1. Rank and File
Roughly 1.35 million Jews fought in
World War I, in the following armies:
500,000 – Russian
320,000 – Austro-Hungarian
250,000 – American
100,000 – German
55,000 – French
35,000 – British
2. Jew against Jew
In dozens of documented cases, Jews under opposing national flags fought and killed each other. Many Jewish authors later gave their experiences literary form. (See “War of Words,” p. 62.)
3. Gone Forever
Some 12,000 Jews were killed in the German army alone, amounting to 12% of the German Jews who enlisted. No other powers specified Jewish casualties.
4.Names of Peace
The number of Jewish children named Solomon (Shlomo) and Shulamith, both deriving from shalom, shot up during and shortly after the war. Many Jews hoped World War I would be the war to end all wars. Then came World War II, in which many of those Solomons and Shulamiths were murdered along with millions of other Jews.
5. Spanish Flu
Tens of thousands of Jews, civilians as well as soldiers, were killed in the war, but who knows how many more succumbed to the Spanish flu, which ravaged Western Europe in 1918–9? The epidemic claimed fifty million lives worldwide.
6. Fame and Glory
The five thousand Jewish soldiers who fought under their own national banner in the Zion Mule Corps and the Jewish Legion were the best-known Jewish combatants in World War I. They constituted only one-seventh of the Jewish soldiers serving in His Majesty’s forces, and not even a third of a percent of all Jews fighting in the war, but their political importance as a visibly Jewish unit far exceeded their numbers.
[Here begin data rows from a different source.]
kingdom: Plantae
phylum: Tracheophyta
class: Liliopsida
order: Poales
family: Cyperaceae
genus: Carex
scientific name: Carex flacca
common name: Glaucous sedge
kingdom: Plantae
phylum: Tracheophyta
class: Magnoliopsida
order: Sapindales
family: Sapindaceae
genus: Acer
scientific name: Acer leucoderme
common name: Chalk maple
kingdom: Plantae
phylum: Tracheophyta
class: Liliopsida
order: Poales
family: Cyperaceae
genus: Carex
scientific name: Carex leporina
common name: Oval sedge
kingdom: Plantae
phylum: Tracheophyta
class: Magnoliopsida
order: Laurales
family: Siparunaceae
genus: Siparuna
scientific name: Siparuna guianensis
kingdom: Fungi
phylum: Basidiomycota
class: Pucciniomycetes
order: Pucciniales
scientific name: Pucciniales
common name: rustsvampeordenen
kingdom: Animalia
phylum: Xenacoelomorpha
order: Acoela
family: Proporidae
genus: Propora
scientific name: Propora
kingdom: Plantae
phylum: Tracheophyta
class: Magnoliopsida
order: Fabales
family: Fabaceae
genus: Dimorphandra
Many Jews were decorated for bravery by both Allied armies and the Central Powers, though the Nazis subsequently stripped all German Jewish veterans of their medals.
7. Ask the Rabbi
Every army counted rabbis among its ranks, while some even had Jewish chaplains. But there was no kosher food, so observant Jewish soldiers had to fend for themselves and eat what they could.
8. Systematic Massacre
The German army systematically terrorized the inhabitants of the areas it conquered, particularly in France and Belgium. German soldiers murdered thousands of innocent civilians and burned down entire villages. Combined with the massacre of Armenians all over the Ottoman Empire by the kaiser’s Turkish allies, these atrocities set the stage for the German genocide of World War II.